In Luxembourg, the AIIB and the European Stability Mechanism (ESM) agreed to a memorandum of understanding (MoU) covering technical cooperation, exchange on economic and policy strategy, funding, risk management and legal services. The MoU, signed by AIIB president Jin Liqun, also supports greater knowledge sharing and staff exchanges between the two institutions. The ESM, an intergovernmental organisation set up in 2012, has its HQ in Luxembourg City
Jin also signed a separate MoU with the International Fund for Agricultural Development (IFAD) to partner in areas, including the co-financing of projects and programmes, mobilisation of private sector financing and research and analysis.
The MoU with the specialised agency of the United Nations has a strong focus on the development of rural infrastructure, renewable energy sources, and climate change adaptation and mitigation – among 17 sustainable development goals set out by the UN four years ago for the period to 2030
“Partnership continues to be a fundamental operating principle of the AIIB,” said Jin. “By working together with ESM and IFAD on joint initiatives and leveraging each other’s expertise we will strengthen our capacity to deliver on our respective missions and benefit our members.”
Luxembourg’s minister of finance, Pierre Gramegna, said in his opening address: “By hosting AIIB’s first annual meeting to be held outside Asia, Luxembourg will further demonstrate its role as a bridge in the heart of Europe bringing European and Asian stakeholders together, thus helping to develop innovative and sustainable solutions in infrastructure financing,”
Luxembourg was the first European country to sign on as an AIIB founding member.
Distancing from Belt & Road
The theme of this year’s meeting, ‘Cooperation and Connectivity’, focused on the economic and social benefits of improved connectivity among countries and regions, including Europe and Asia.
The AIIB operates outside of China’s Belt & Road Initiative (BRI) and is keen to develop relationships as a multilateral development bank. The AIIB is also active in India, which has been a fierce critic of BRI.

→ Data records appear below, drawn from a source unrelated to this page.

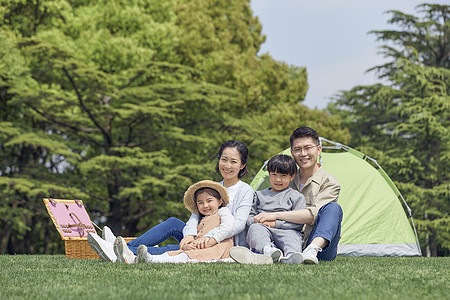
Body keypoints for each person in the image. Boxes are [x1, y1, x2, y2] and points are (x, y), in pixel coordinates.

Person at [87, 140, 254, 262]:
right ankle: (122, 246)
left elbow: (238, 225)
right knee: (174, 223)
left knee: (174, 250)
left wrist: (209, 238)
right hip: (199, 234)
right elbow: (194, 217)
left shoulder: (244, 190)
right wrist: (189, 236)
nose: (227, 165)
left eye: (233, 162)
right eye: (224, 159)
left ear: (242, 166)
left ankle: (123, 250)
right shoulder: (213, 187)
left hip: (222, 241)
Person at [231, 126, 343, 265]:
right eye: (298, 149)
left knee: (333, 208)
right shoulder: (283, 176)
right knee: (261, 234)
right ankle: (268, 252)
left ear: (318, 149)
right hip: (277, 237)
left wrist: (275, 216)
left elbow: (311, 215)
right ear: (292, 152)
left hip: (316, 244)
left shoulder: (329, 183)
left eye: (308, 148)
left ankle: (311, 251)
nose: (303, 153)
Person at [114, 180, 234, 263]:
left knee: (172, 248)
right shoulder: (199, 217)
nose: (205, 205)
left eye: (209, 201)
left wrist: (209, 240)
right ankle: (127, 248)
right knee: (173, 223)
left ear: (219, 201)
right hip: (195, 244)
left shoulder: (222, 212)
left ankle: (127, 251)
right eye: (200, 203)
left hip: (210, 246)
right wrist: (188, 239)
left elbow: (228, 227)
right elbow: (190, 226)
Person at [230, 154, 306, 264]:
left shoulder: (296, 197)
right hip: (262, 226)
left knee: (292, 237)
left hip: (286, 229)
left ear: (292, 176)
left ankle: (291, 256)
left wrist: (276, 224)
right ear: (269, 174)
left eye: (283, 175)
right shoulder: (258, 195)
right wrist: (256, 220)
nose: (278, 179)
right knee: (255, 229)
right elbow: (249, 217)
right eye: (274, 174)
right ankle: (268, 251)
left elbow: (298, 224)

However, just as the Asian Development Bank (ADB) is identified as being close to Japan, so the AIIB is viewed as being dominated by China. The US administration regards AIIB lending is a further element of what it claims is a debt trap, as recipient countries press ahead with large infrastructure projects.

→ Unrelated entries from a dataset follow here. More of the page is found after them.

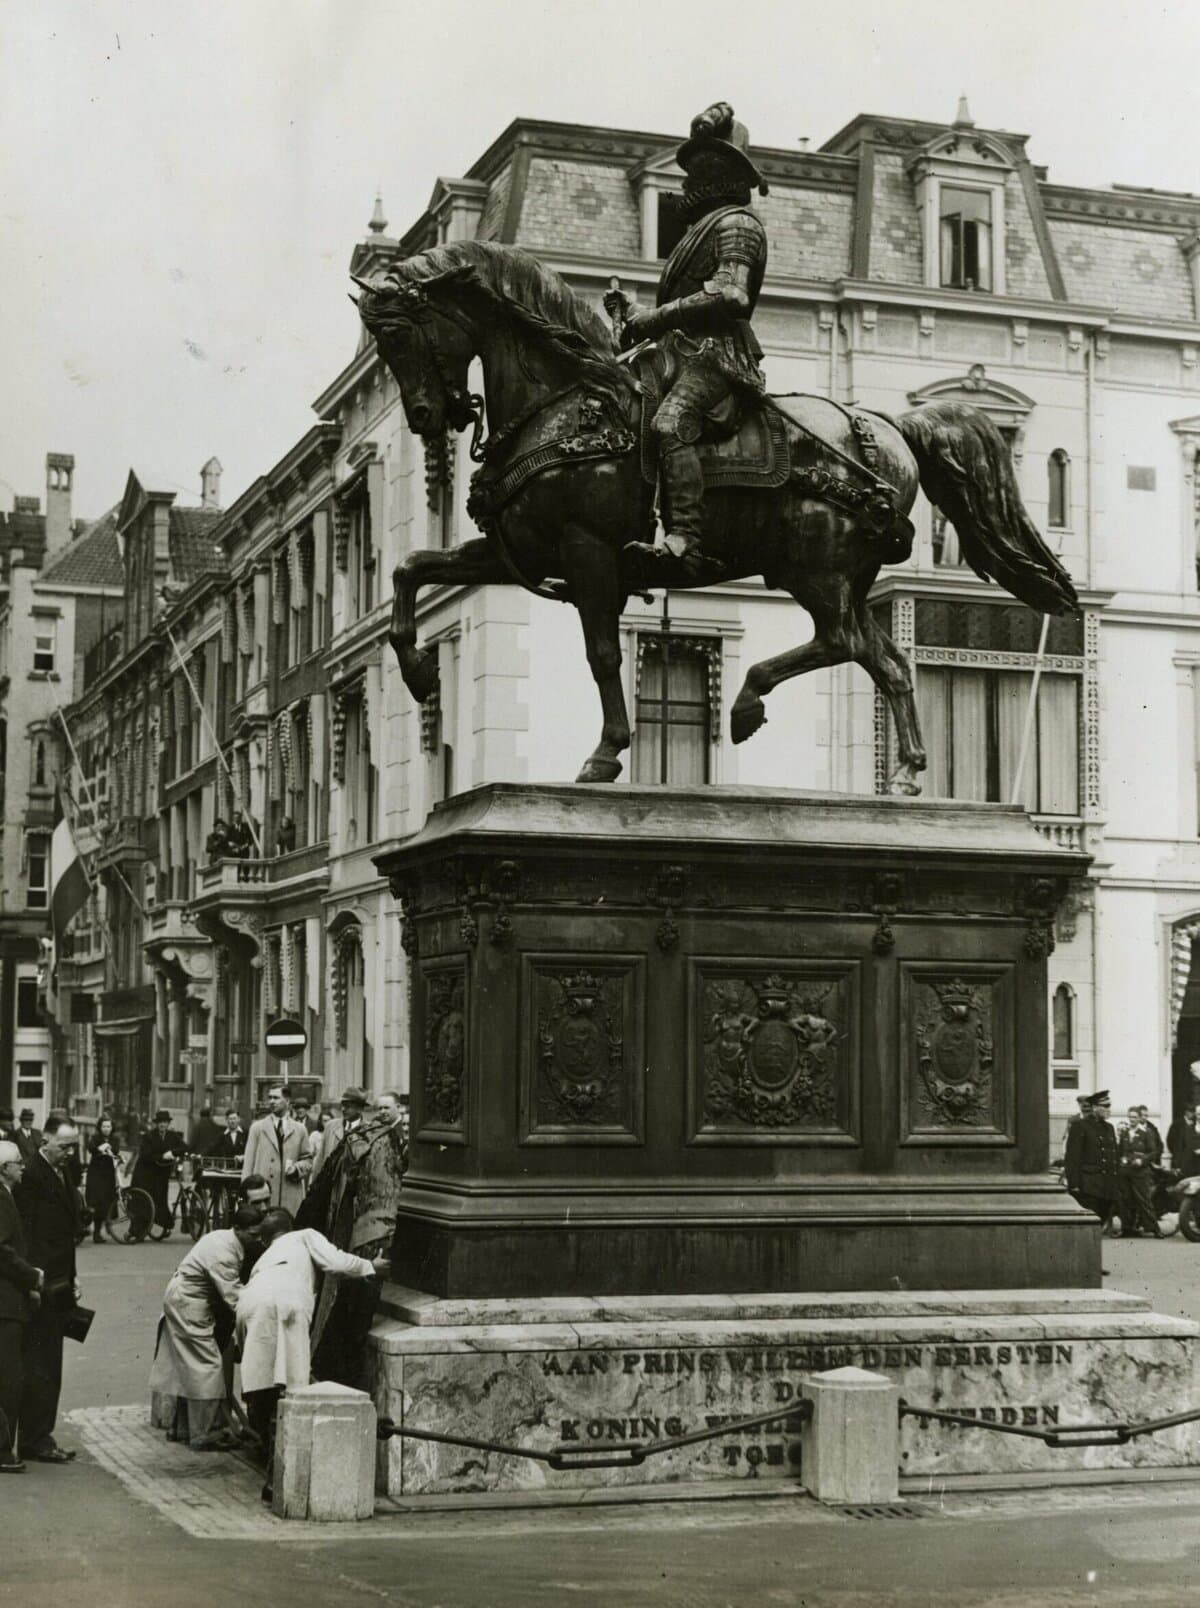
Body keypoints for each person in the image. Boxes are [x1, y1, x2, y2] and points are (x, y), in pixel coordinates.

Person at [604, 100, 768, 583]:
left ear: (723, 172)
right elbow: (680, 306)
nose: (690, 179)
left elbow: (731, 294)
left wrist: (652, 317)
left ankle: (687, 541)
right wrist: (633, 314)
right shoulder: (697, 233)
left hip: (718, 357)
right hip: (678, 353)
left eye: (700, 167)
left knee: (670, 424)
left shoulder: (738, 225)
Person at [235, 1208, 386, 1483]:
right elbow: (336, 1262)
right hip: (287, 1303)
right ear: (290, 1227)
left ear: (266, 1239)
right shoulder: (305, 1236)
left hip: (249, 1303)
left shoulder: (264, 1258)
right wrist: (370, 1266)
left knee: (263, 1385)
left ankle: (270, 1454)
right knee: (295, 1390)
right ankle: (282, 1473)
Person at [303, 1096, 408, 1389]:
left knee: (342, 1306)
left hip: (353, 1233)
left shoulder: (361, 1137)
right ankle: (339, 1377)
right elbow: (385, 1195)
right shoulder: (383, 1143)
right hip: (372, 1235)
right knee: (353, 1314)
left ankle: (327, 1371)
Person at [149, 1204, 265, 1450]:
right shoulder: (224, 1253)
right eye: (253, 1234)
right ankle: (204, 1433)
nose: (256, 1239)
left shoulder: (222, 1238)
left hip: (182, 1298)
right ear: (238, 1229)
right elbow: (234, 1297)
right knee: (208, 1367)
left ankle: (182, 1429)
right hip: (188, 1304)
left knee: (187, 1367)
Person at [15, 1117, 83, 1464]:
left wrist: (74, 1276)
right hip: (43, 1284)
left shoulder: (61, 1171)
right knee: (41, 1362)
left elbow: (66, 1232)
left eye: (73, 1146)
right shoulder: (30, 1175)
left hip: (60, 1281)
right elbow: (25, 1236)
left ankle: (41, 1433)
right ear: (45, 1141)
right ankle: (35, 1438)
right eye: (64, 1146)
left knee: (51, 1360)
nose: (70, 1153)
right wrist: (33, 1283)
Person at [0, 1140, 43, 1472]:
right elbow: (2, 1250)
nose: (23, 1166)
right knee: (8, 1379)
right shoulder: (1, 1198)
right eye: (18, 1162)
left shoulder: (7, 1195)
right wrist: (32, 1277)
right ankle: (2, 1451)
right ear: (4, 1168)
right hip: (5, 1304)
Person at [241, 1086, 312, 1212]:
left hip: (290, 1196)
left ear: (287, 1101)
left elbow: (308, 1160)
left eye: (276, 1098)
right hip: (262, 1197)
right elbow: (248, 1163)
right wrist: (244, 1194)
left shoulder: (300, 1130)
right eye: (270, 1098)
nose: (272, 1101)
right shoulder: (257, 1128)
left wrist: (296, 1169)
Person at [1063, 1091, 1120, 1226]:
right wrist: (1074, 1184)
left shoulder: (1109, 1128)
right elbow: (1072, 1157)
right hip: (1089, 1186)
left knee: (1101, 1222)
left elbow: (1114, 1157)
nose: (1109, 1110)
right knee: (1089, 1224)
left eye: (1109, 1106)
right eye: (1105, 1106)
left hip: (1107, 1186)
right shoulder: (1080, 1126)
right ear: (1094, 1108)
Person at [132, 1110, 185, 1236]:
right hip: (146, 1173)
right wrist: (162, 1156)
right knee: (144, 1201)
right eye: (160, 1122)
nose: (162, 1125)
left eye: (165, 1122)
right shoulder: (149, 1136)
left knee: (161, 1199)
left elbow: (184, 1147)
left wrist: (173, 1152)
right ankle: (137, 1231)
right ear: (156, 1124)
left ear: (168, 1124)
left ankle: (164, 1225)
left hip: (161, 1173)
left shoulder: (172, 1136)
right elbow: (145, 1155)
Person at [1118, 1105, 1163, 1238]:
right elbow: (1121, 1151)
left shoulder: (1146, 1133)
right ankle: (1127, 1228)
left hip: (1140, 1172)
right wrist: (1122, 1159)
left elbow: (1153, 1152)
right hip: (1126, 1172)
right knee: (1126, 1200)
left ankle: (1155, 1229)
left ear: (1139, 1118)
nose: (1132, 1120)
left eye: (1135, 1117)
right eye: (1130, 1117)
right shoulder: (1125, 1133)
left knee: (1144, 1200)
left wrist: (1142, 1161)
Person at [309, 1087, 368, 1183]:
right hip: (329, 1186)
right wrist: (314, 1185)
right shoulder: (331, 1127)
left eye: (348, 1106)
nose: (343, 1109)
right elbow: (320, 1160)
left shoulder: (368, 1131)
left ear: (359, 1109)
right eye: (342, 1105)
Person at [84, 1117, 121, 1245]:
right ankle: (96, 1232)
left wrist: (112, 1151)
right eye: (104, 1126)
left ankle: (107, 1222)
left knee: (108, 1199)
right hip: (96, 1173)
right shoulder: (95, 1138)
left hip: (108, 1173)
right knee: (97, 1201)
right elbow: (91, 1148)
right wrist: (101, 1148)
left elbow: (116, 1151)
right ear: (100, 1128)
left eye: (108, 1126)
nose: (106, 1129)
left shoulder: (115, 1139)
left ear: (112, 1128)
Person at [1168, 1103, 1200, 1176]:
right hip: (1190, 1166)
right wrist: (1176, 1165)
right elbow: (1179, 1147)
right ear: (1195, 1114)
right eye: (1199, 1114)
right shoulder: (1187, 1129)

At the meeting, the AIIB announced that it now has 100 approved members, after its board of governors supported the applications of three African countries: Benin, Djibouti and Rwanda.
At the Luxembourg meeting, the AIIB announced support for new projects. The bank approved a US$100 million loan to Bangladesh to accelerate the country’s efforts to deliver improved water supply and sanitation services to underserved communities.
The AIIB also announced a US$75 million loan to Cambodia Fiber Optic Communication Network Co, the country’s largest independent fiber optic network provider, and an on-lending facility to support renewable energy in India.
The board of directors also approved a US$75 million investment into the Asia Investment Fund (AIF), a closed-end private equity fund established in Hong Kong, China that focuses on telecommunications, transportation and energy.
The investment aims to mobilize private capital for infrastructure and other productive sectors by investing in minority equity stakes in Asian companies via a private equity fund. The AIF’s target size is US$3 billion with a 10-year term from the final closing date.
“With this investment, AIIB will be able to construct a well-diversified equity portfolio across members,” said AIIB vice president and chief investment officer DJ Pandian. “This aligns well with AIIB’s strategy on investing in equity. Participating in the AIF will progressively develop our equity capacity while benefiting from a market risk-adjusted return for our long-term financial sustainability.”
Last December, the AIIB and Aberdeen Standard Investments (ASI) announced a strategic partnership to develop debt capital markets for infrastructure, drive responsible investing in fixed income and build a sustainable environmental, social and governance (ESG) ecosystem in emerging markets in Asia.